[TASK TO CARRY OUT]: Look below for the line with "right shoulder: (183, 59)" and the line with "right shoulder: (55, 53)"; repeat exactly those two lines and all lines between them, but no pictures.

[MATERIALS PROVIDED]:
[Start of Attachment]

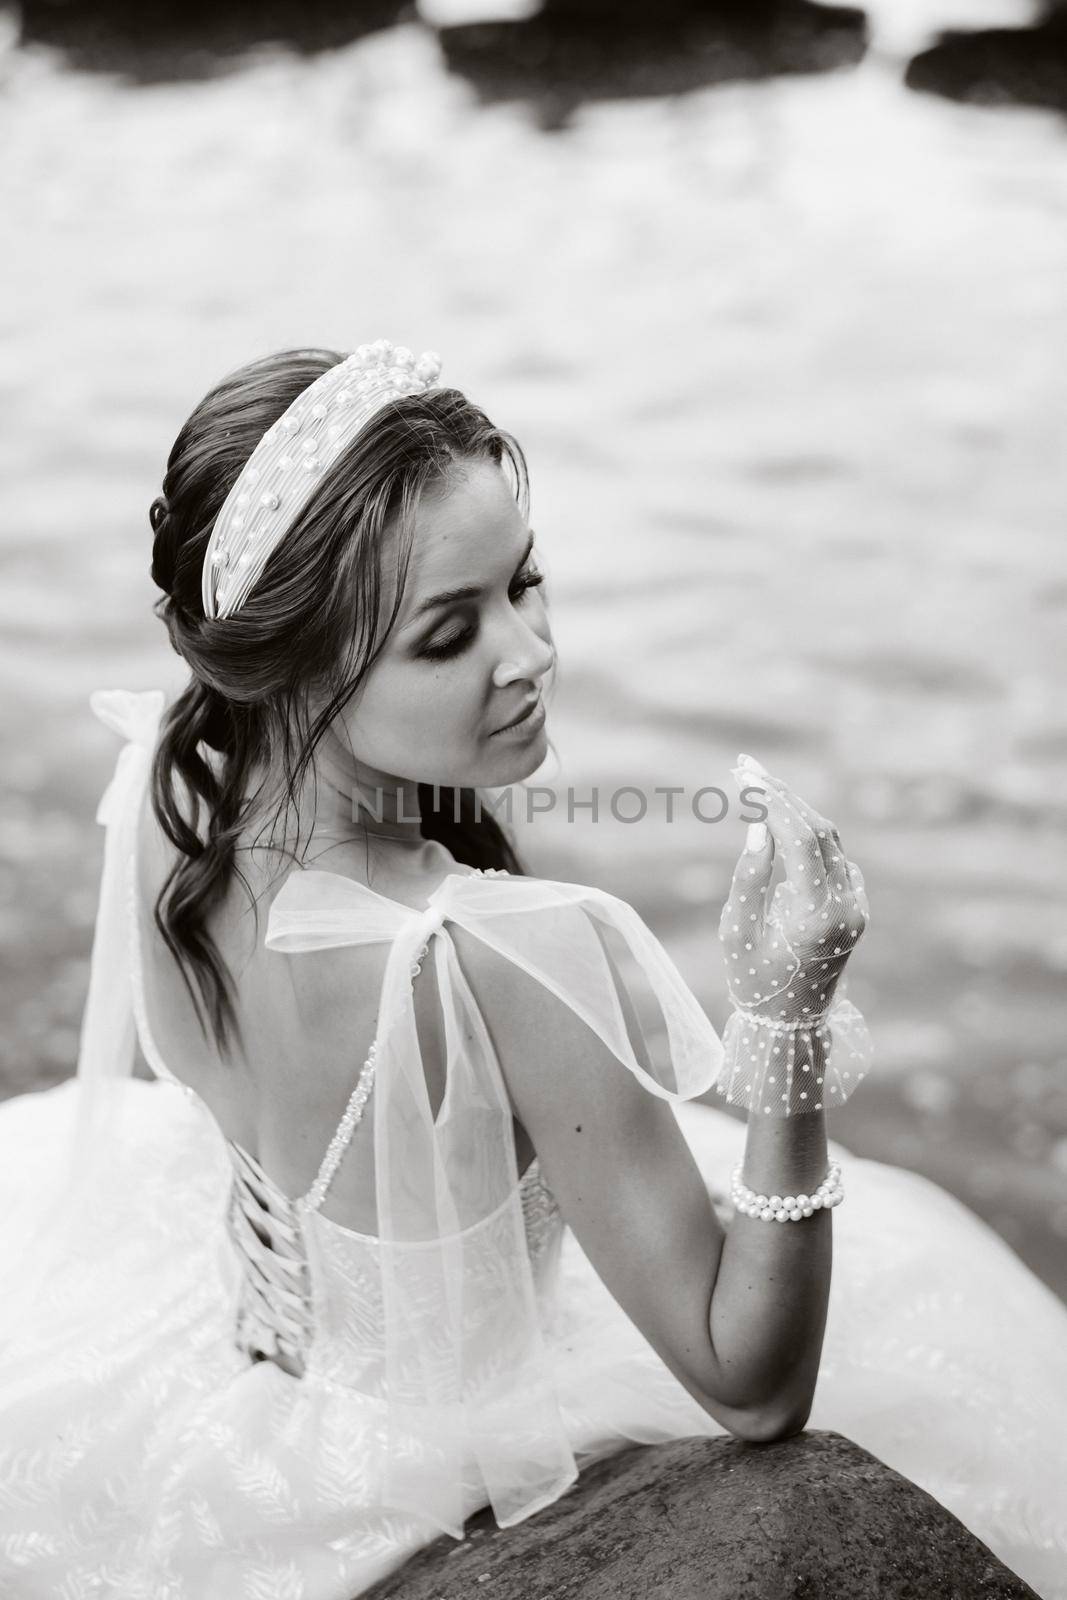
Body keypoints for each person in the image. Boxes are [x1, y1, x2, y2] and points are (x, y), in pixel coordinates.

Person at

[End of Attachment]
[Start of Attachment]

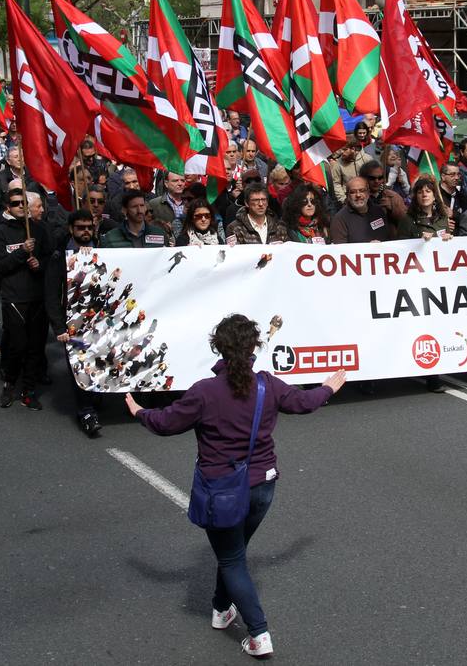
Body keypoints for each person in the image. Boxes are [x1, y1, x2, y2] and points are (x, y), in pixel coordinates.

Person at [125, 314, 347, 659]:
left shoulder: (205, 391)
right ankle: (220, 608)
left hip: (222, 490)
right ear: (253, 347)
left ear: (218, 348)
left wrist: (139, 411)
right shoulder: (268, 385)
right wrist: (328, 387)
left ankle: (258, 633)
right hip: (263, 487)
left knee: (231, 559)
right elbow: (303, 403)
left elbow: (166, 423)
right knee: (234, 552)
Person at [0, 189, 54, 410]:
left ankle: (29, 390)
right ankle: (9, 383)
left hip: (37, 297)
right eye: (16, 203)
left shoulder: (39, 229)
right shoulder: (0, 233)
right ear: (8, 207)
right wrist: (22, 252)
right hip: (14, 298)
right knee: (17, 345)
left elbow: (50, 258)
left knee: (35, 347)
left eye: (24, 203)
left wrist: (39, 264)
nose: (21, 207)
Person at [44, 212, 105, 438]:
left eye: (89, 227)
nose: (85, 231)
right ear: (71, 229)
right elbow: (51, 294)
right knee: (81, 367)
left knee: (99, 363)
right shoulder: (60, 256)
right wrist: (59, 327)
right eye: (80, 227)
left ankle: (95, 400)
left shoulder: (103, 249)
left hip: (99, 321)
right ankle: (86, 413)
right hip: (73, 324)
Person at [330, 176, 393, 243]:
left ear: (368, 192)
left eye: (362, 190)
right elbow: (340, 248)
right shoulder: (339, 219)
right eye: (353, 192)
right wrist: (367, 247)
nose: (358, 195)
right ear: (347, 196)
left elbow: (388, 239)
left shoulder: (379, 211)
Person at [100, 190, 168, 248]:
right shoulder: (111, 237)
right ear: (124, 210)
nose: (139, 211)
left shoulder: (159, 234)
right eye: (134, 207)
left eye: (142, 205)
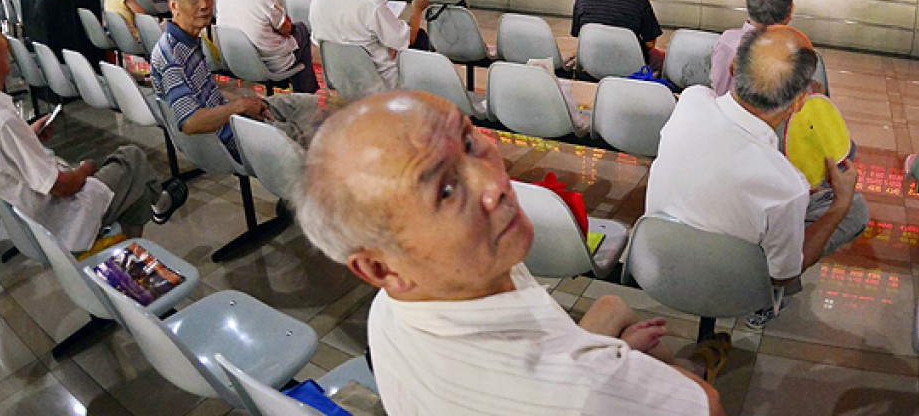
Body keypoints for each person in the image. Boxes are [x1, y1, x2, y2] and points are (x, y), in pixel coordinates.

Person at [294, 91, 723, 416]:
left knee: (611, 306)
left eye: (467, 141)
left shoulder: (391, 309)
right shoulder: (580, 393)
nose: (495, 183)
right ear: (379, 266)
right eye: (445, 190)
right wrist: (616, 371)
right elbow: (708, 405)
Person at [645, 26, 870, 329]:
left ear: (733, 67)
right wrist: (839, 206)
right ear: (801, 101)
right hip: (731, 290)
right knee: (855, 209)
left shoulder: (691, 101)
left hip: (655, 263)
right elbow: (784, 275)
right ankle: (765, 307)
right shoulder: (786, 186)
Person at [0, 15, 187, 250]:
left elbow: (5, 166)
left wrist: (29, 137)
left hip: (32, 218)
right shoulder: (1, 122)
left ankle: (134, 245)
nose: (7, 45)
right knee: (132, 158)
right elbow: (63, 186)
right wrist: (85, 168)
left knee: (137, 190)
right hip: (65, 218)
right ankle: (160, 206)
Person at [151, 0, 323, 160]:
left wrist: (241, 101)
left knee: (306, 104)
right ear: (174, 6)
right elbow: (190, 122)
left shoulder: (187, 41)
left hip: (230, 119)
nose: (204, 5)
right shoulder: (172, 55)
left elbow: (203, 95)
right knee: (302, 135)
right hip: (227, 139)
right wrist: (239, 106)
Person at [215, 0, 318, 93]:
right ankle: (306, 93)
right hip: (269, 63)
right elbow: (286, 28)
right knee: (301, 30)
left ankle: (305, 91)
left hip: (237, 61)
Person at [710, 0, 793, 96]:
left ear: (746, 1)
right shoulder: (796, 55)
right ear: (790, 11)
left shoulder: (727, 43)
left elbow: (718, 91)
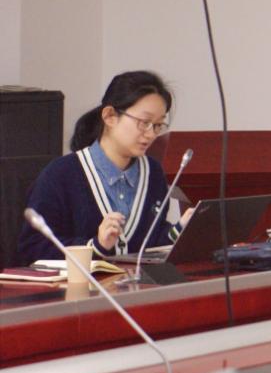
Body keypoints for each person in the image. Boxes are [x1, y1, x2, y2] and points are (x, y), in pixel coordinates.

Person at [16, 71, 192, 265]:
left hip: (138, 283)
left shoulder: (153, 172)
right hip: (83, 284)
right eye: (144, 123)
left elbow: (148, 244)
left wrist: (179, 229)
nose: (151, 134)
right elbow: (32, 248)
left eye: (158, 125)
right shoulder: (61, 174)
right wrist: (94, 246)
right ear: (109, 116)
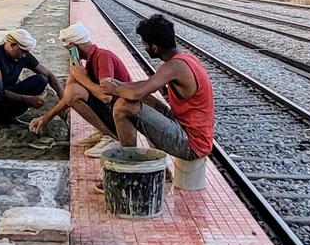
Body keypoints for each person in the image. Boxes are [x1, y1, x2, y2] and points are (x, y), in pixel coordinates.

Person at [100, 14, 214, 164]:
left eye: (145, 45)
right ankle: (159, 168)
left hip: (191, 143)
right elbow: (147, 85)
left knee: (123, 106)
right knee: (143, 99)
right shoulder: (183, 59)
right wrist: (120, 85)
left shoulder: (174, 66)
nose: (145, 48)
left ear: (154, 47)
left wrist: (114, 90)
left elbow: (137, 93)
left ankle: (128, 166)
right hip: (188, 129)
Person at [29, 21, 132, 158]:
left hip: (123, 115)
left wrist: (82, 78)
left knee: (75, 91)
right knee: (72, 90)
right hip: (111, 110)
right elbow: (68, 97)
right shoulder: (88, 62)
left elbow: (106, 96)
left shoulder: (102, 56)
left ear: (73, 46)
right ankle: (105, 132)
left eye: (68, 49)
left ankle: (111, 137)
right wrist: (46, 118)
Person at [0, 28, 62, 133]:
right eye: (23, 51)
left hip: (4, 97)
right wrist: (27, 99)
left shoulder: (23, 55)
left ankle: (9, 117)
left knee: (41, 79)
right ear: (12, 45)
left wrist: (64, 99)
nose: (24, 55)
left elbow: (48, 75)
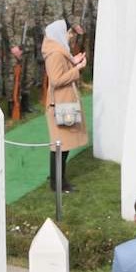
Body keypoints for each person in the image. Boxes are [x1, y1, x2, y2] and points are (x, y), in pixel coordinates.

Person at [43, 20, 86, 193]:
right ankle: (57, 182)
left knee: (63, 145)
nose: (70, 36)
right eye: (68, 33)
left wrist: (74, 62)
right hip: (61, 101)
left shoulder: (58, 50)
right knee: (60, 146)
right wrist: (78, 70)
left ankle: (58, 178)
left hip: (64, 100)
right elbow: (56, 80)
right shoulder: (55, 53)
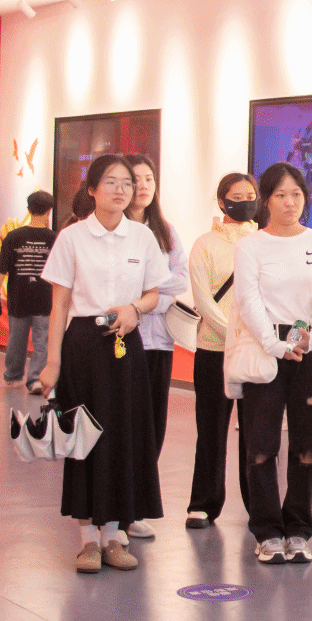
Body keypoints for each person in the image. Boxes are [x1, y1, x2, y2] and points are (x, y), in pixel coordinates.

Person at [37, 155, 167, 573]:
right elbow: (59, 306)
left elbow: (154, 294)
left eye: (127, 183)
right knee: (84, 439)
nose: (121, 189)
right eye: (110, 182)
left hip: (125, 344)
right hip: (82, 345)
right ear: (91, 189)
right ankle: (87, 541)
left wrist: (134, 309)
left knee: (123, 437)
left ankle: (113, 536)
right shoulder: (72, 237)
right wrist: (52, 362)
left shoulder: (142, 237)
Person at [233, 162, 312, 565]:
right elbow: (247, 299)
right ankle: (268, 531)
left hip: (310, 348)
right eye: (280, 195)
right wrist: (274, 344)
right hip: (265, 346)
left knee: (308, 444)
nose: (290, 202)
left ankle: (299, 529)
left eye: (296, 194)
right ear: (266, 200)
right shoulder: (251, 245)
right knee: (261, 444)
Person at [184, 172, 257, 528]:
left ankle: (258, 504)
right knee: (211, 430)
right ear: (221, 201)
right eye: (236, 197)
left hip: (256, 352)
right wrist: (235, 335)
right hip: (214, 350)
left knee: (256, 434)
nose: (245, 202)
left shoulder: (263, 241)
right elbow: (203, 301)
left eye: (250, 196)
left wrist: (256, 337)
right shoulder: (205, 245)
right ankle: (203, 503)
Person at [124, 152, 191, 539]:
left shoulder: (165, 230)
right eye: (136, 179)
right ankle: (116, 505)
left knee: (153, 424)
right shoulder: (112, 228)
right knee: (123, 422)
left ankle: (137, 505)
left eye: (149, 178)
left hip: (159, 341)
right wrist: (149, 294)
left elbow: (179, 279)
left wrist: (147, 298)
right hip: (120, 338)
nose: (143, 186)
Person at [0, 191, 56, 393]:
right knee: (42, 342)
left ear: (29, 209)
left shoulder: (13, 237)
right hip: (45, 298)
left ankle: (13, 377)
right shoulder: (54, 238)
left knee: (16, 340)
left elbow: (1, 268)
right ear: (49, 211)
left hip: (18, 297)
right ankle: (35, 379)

[End of Attachment]

[COMPLETED EXERCISE]:
right shoulder: (183, 59)
right wrist: (120, 85)
left shoulder: (174, 66)
nose: (145, 48)
left ear: (154, 47)
left wrist: (114, 90)
left elbow: (137, 93)
left ankle: (128, 166)
right hip: (188, 129)
Person at [29, 21, 132, 158]:
left hip: (123, 115)
left wrist: (82, 78)
left knee: (75, 91)
right knee: (72, 90)
right hip: (111, 110)
right elbow: (68, 97)
right shoulder: (88, 62)
left elbow: (106, 96)
left shoulder: (102, 56)
left ear: (73, 46)
right ankle: (105, 132)
left eye: (68, 49)
left ankle: (111, 137)
right wrist: (46, 118)
Person at [0, 28, 62, 133]:
right eye: (23, 51)
left hip: (4, 97)
right wrist: (27, 99)
left shoulder: (23, 55)
left ankle: (9, 117)
left knee: (41, 79)
right ear: (12, 45)
left wrist: (64, 99)
nose: (24, 55)
left elbow: (48, 75)
Body keypoints for each person in the image. Boxes are [x1, y1, x2, y2] and points are (x, y), in pixel coordinates.

Person at [43, 20, 86, 193]:
right ankle: (57, 182)
left knee: (63, 145)
nose: (70, 36)
right eye: (68, 33)
left wrist: (74, 62)
right hip: (61, 101)
left shoulder: (58, 50)
right knee: (60, 146)
right wrist: (78, 70)
left ankle: (58, 178)
left hip: (64, 100)
right elbow: (56, 80)
right shoulder: (55, 53)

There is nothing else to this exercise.